En realidad, lo que llamó la atención de Jesús, lo que para Él fue una verdadera muestra de fe que lo llevó a perdonar los pecados y sanar el cuerpo de ese hombre, fue la actitud de sus amigos, fue la decisión sin dudas de hacer que Cristo vea al enfermo, fue la seguridad que tenían de que si se lo presentaban, Jesús lo sanaría. Fue el esfuerzo no medido, la decisión inamovible, la seguridad de lo que hacían, hasta llegar a perforar el techo. Esa fue la fe que vio Cristo y lo conmovió tanto.

Esa actitud indeclinable, esa misma fe es la que consigue tantos milagros, cuando los católicos unidos en torno a alguien que sufre en su alma o su cuerpo, oramos intercediendo y pidiendo misericordia y perdón. Esa es nuestra función de sacerdotes, adquirida gratuitamente en el bautismo por gracia de Dios.

La actitud más efectiva de un católico actuando como sacerdote, es la intercesión, la oración desinteresada pidiendo por el hermano necesitado, por el solitario, el anciano, el niño enfermo o abandonado, y los millones de bebés que nunca conocerán la luz del sol.

Interceder, viene del latín "inter-cédere", que quiere decir "ponerse en medio". La Sagrada Escritura se refiere a Jesús como El Puente, porque Él se puso entre las dos orillas para unir a Dios y al hombre. Jesús presenta al hombre el amor de Dios, y presenta a Dios las necesidades del hombre. El, es el intercesor por excelencia, y los que buscamos la conversión, tratamos de imitarlo en cada instante de nuestra vida.

Nuestra misión por lo tanto, es la de tomar la camilla de nuestros impedidos físicos, intelectuales, morales o espirituales, llevarlos hasta Jesús, y si es necesario, perforar techos, trepar paredes, romper resistencias, y todo lo que fuere, para ponerlos a los pies de Jesús, con la seguridad absoluta, de que serán perdonados y sanados de todos sus males. Es la de hacer de puente entre las necesidades de nuestros hermanos y Jesús, que nos espera en la Eucaristía solícito y atento.

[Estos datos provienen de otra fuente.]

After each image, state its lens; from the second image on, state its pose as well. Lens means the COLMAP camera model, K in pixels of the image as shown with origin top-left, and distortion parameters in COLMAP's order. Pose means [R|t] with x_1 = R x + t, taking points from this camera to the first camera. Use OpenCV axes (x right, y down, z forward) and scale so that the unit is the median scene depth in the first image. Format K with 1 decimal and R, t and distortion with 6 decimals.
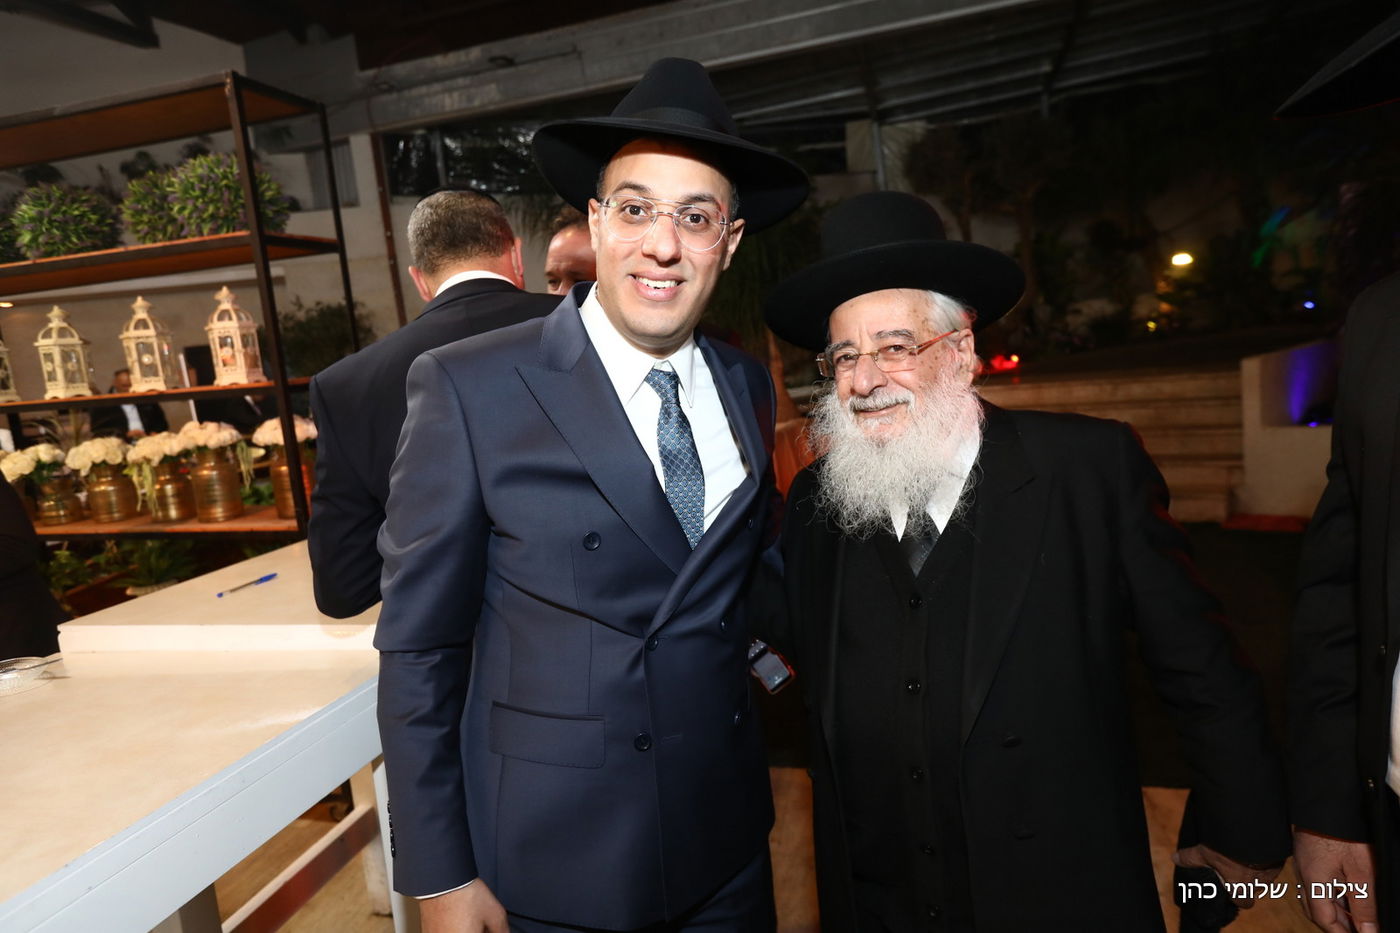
lens RADIAL K [[818.9, 0, 700.0], [0, 818.9, 466.5], [0, 0, 1]] dist [-0.018431, 0.001785]
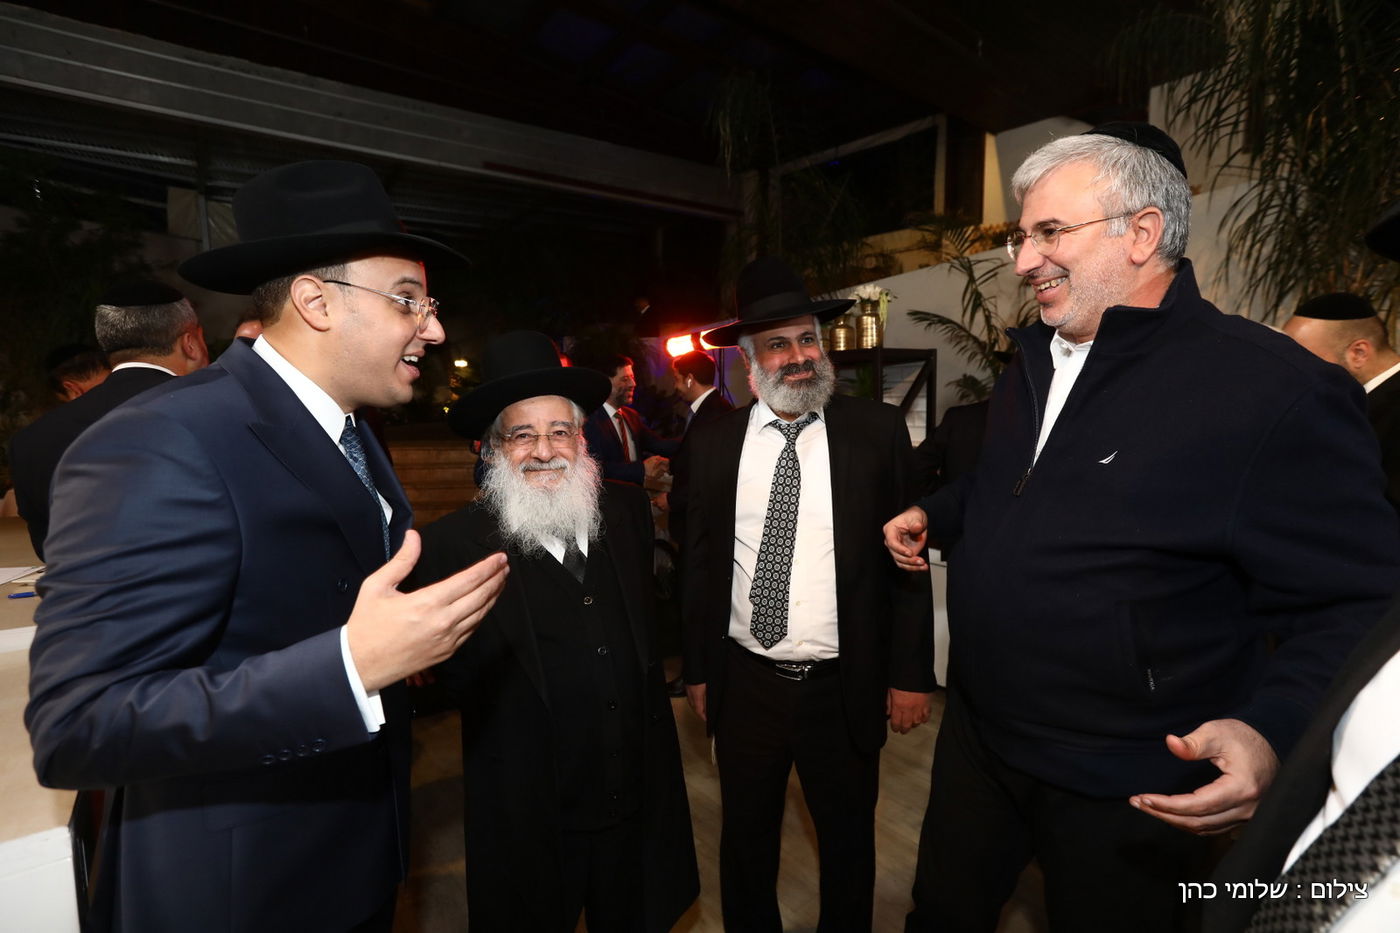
lens RADIAL K [[693.5, 0, 700.0], [0, 693.5, 466.5], [0, 0, 1]] dist [-0.032639, 0.016068]
pose [[0.622612, 0.028584, 0.782008, -0.081549], [0.031965, 0.997570, -0.061913, 0.007739], [-0.781877, 0.063545, 0.620185, -0.045591]]
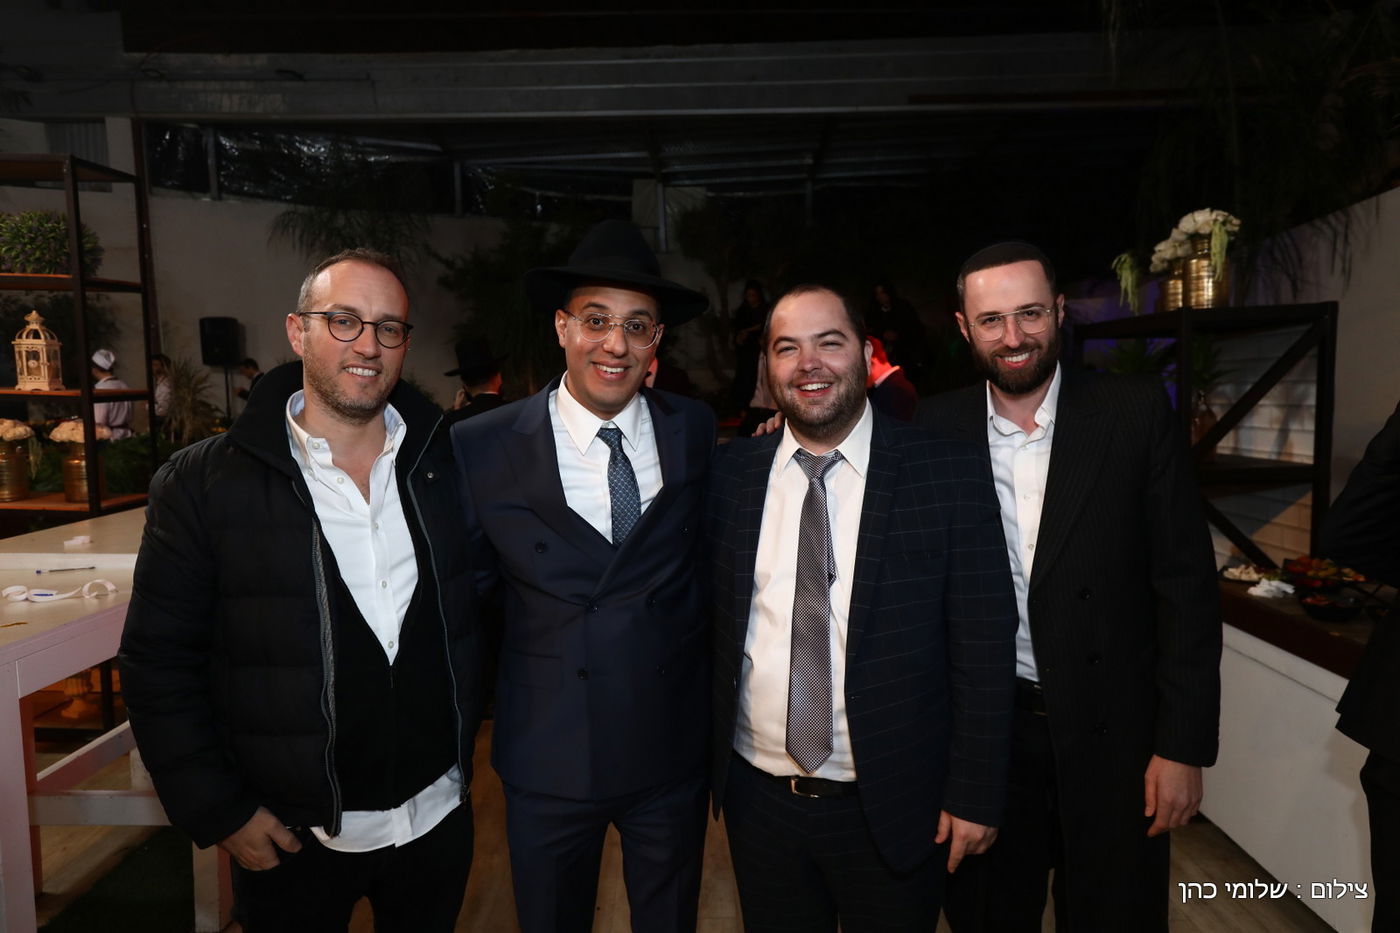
lens RADIAL K [[877.7, 0, 700.0], [0, 877.7, 466.5], [0, 0, 1]] dist [-0.035189, 0.052202]
pose [[0.969164, 0.071523, 0.235809, 0.025546], [-0.061146, 0.996823, -0.051039, 0.005334], [-0.238711, 0.035047, 0.970458, -0.139729]]
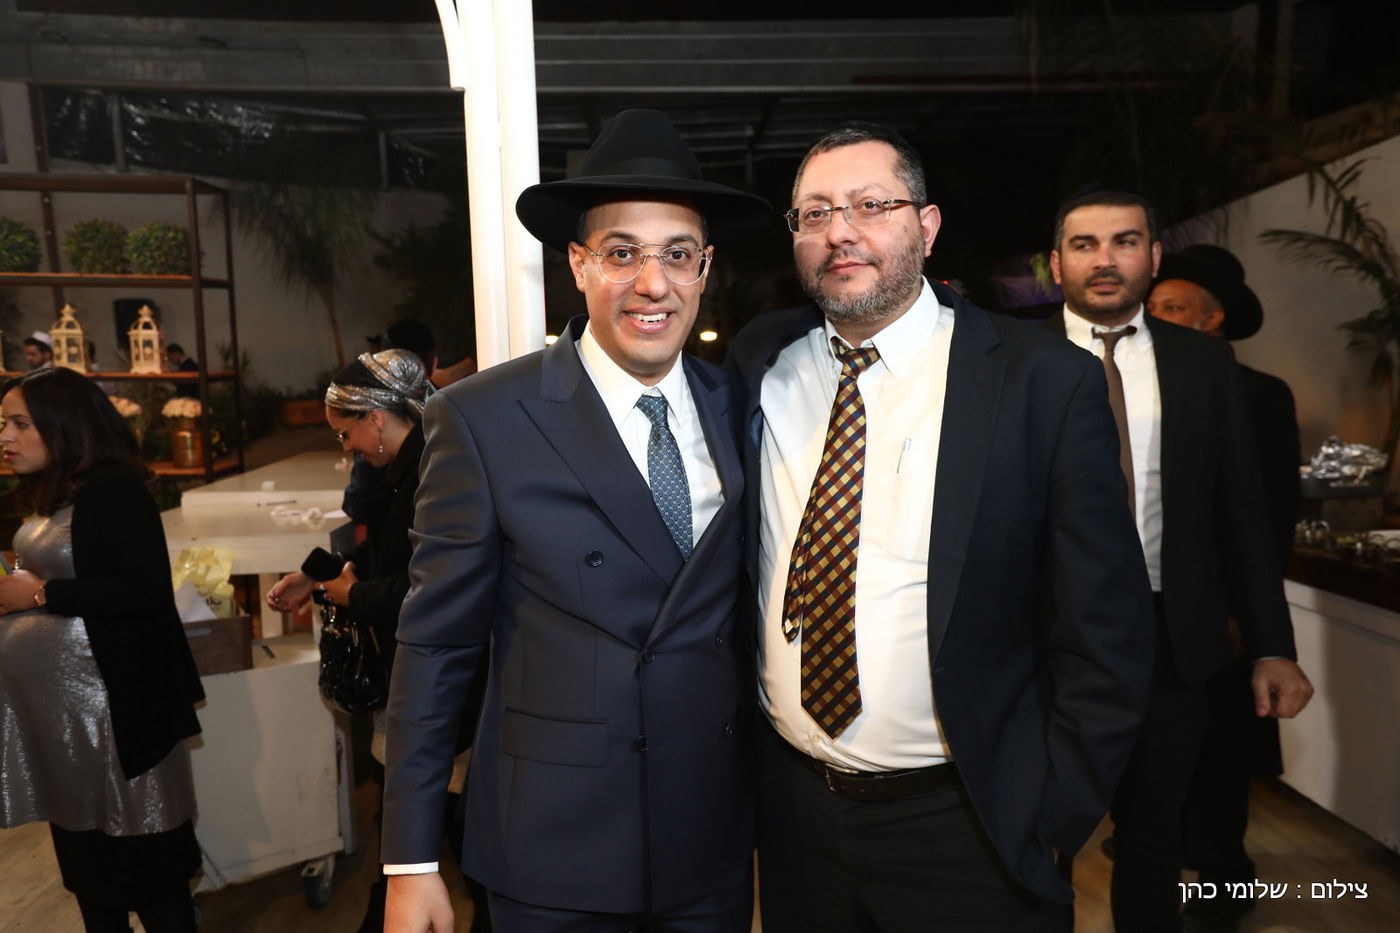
lens RADIAL K [[999.0, 0, 700.0], [0, 999.0, 466.5], [0, 0, 1]] dist [-0.024377, 0.075270]
pose [[0.945752, 0.045793, 0.321645, -0.057418], [-0.032555, 0.998391, -0.046417, 0.030995], [-0.323254, 0.033428, 0.945722, -0.267157]]
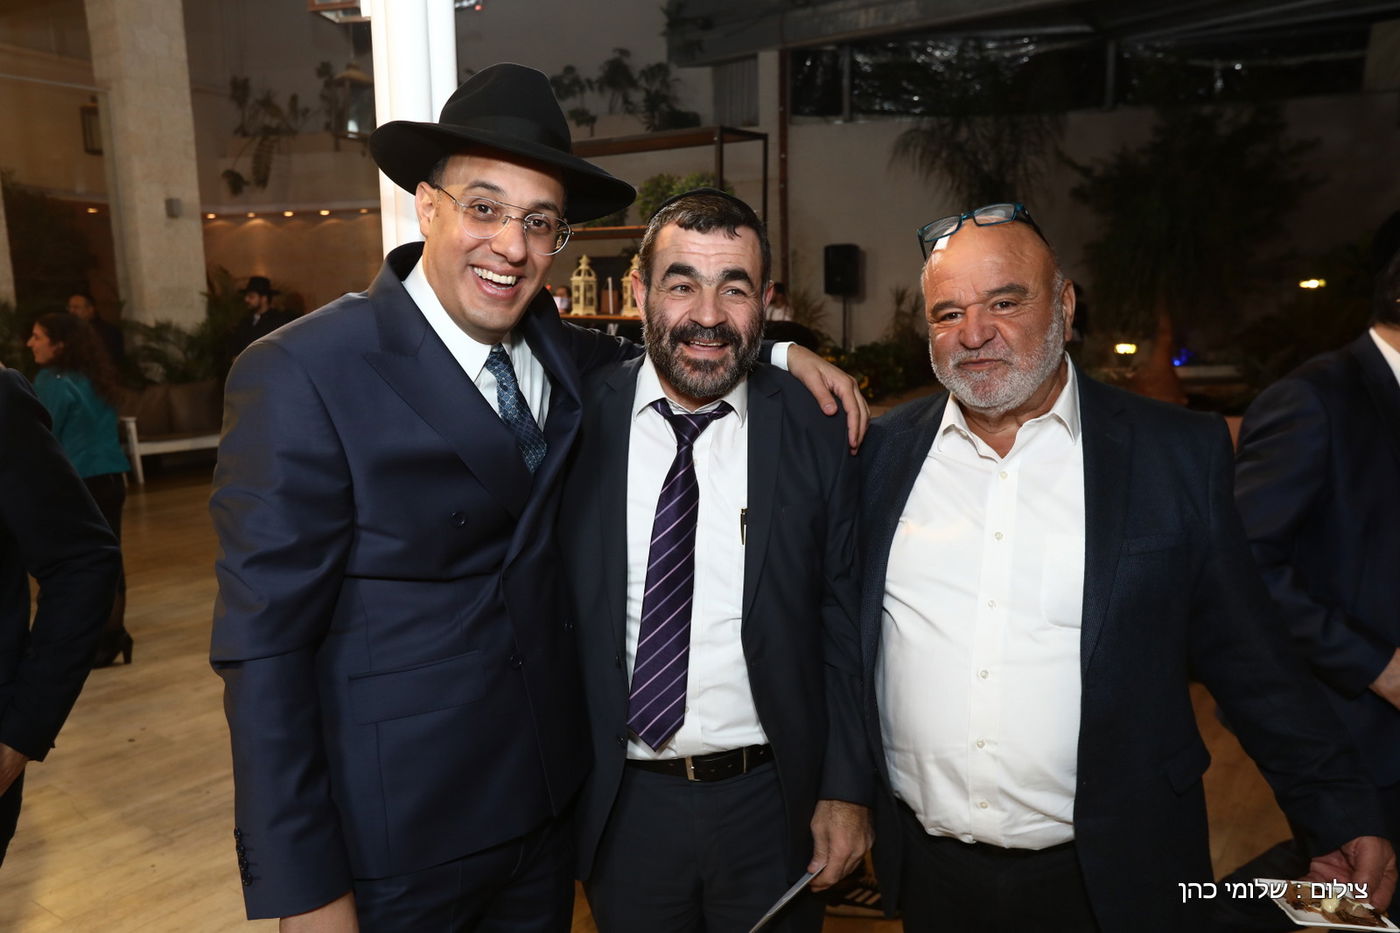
lens RADIAL K [[1087.6, 0, 700.0], [0, 1087.6, 466.5], [0, 0, 1]] dist [-0.008590, 0.087441]
pose [[0.914094, 0.148123, -0.377480, 0.070105], [-0.136263, 0.988968, 0.058100, 0.014170], [0.381922, -0.001672, 0.924193, -0.236476]]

Las comunidades católicas, son el ámbito especialmente formado para ejercer esta hermosa labor de intercesión. Desde la más humilde casita de oración, podemos mostrarle al Señor nuestra fe, presentándole a nuestros necesitados, pidiendo por ellos, orando por ellos, ofreciendo nuestros sacrificios. No dudemos de subir al techo, aunque a veces parecería demasiado trabajo, demasiado esfuerzo, aunque la puerta esté llena de gente, aunque parezca que somos demasiado pequeños, demasiada poca cosa, si se lo pedimos con seguridad y confianza, Él no podrá dejar de ver nuestra fe, y la verdad es que hay muchas maneras de perforar los techos y los muros del mundo.

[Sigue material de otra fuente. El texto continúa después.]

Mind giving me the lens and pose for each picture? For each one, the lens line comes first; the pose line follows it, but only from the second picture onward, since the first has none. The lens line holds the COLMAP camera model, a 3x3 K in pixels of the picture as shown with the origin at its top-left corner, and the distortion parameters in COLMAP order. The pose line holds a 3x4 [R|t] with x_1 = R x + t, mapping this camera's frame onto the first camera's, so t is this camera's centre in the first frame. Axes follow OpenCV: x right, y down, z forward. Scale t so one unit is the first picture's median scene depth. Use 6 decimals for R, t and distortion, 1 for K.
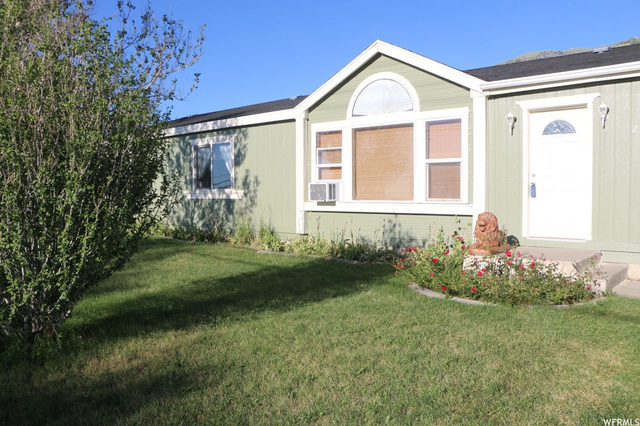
lens RADIAL K [[526.6, 0, 320.0], [0, 526.6, 213.0], [0, 0, 1]] dist [-0.113222, 0.017376]
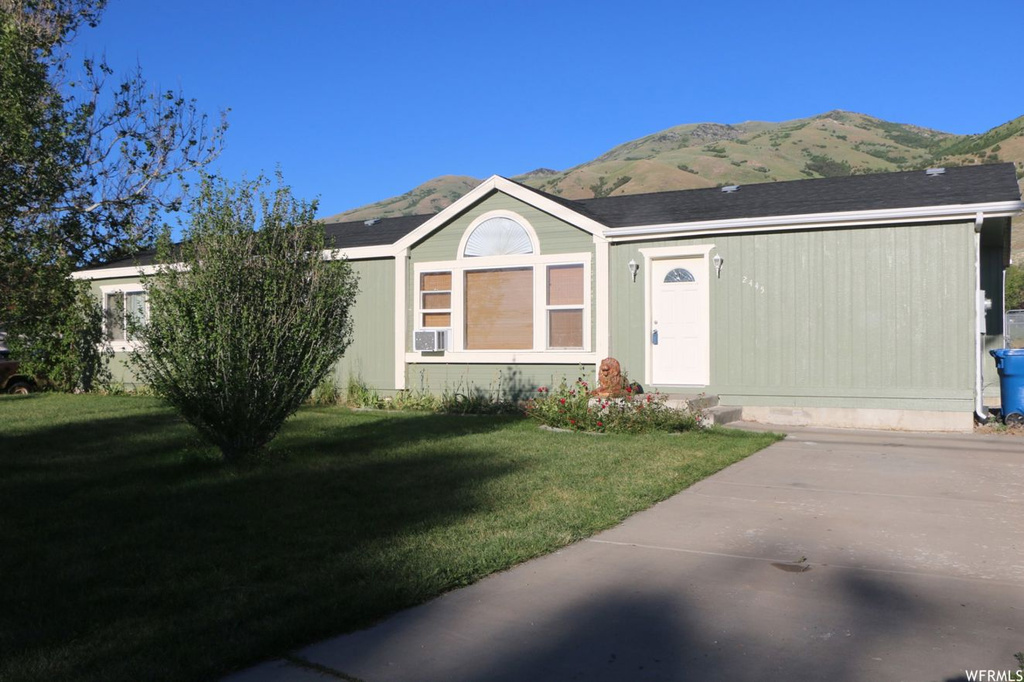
lens RADIAL K [[894.7, 0, 512.0], [0, 894.7, 341.0], [0, 0, 1]] dist [0.000437, 0.000443]
pose [[0.979842, 0.007540, 0.199631, -0.180582], [0.003919, 0.998370, -0.056944, 0.052980], [-0.199735, 0.056578, 0.978215, -0.563425]]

Por todas partes vemos hermanos nuestros lastimados, desorientados, angustiados y confundidos. Nosotros mismos tenemos muchos momentos en los que nos doblegamos como pajitas sopladas por el viento, y a veces hasta sentimos que se nos puede llegar a partir el tallo con cada sacudón. Pero ánimo, Él está siempre atento, y siempre esperando nuestra oración. Él está con ese su Corazón lleno de amor detrás de la puerta del Sagrario anhelando nuestra visita, para que le contemos nuestras penas, nuestras preocupaciones, nuestros dolores… y también para que le digamos: “Señor, qué bello eres, qué bueno eres, gracias por todo lo que me das, aunque yo no te lo pida, gracias por escucharme cuando te hablo de las necesidades de mis hermanos, porque cuando siento el peso de mi cruz, siempre resulta ser un poquito menos pesada que la de los demás. Te amo, Señor”

“Pidan” (dice el Señor), y de veras a Él le encanta que le pidamos lo que es bueno para nosotros, pero lo que lo enternece y lo conmueve es cuando pedimos no por nosotros, sino por los más necesitados, por los que sufren, por los que lloran, aunque entre ellos estemos nosotros mismos.

La recompensa es maravillosa, cuánta alegría, cuánta felicidad cuando vemos a alguien por el que estuvimos intercediendo, sano y feliz. Entonces se nos llena el corazón de luz y esperanza y, aunque igual que a los amigos del paralítico nadie nos mencione nunca, celebraremos con él su perdón y su sanidad.

Esa es nuestra función bautismal de sacerdotes, y ese es nuestro derecho de comunidad, porque ya Jesús lo dijo: “Ámense los unos a los otros como Yo los he amado”, y Él se prodigó pidiendo por nosotros a lo largo de su pasión y su muerte en la cruz.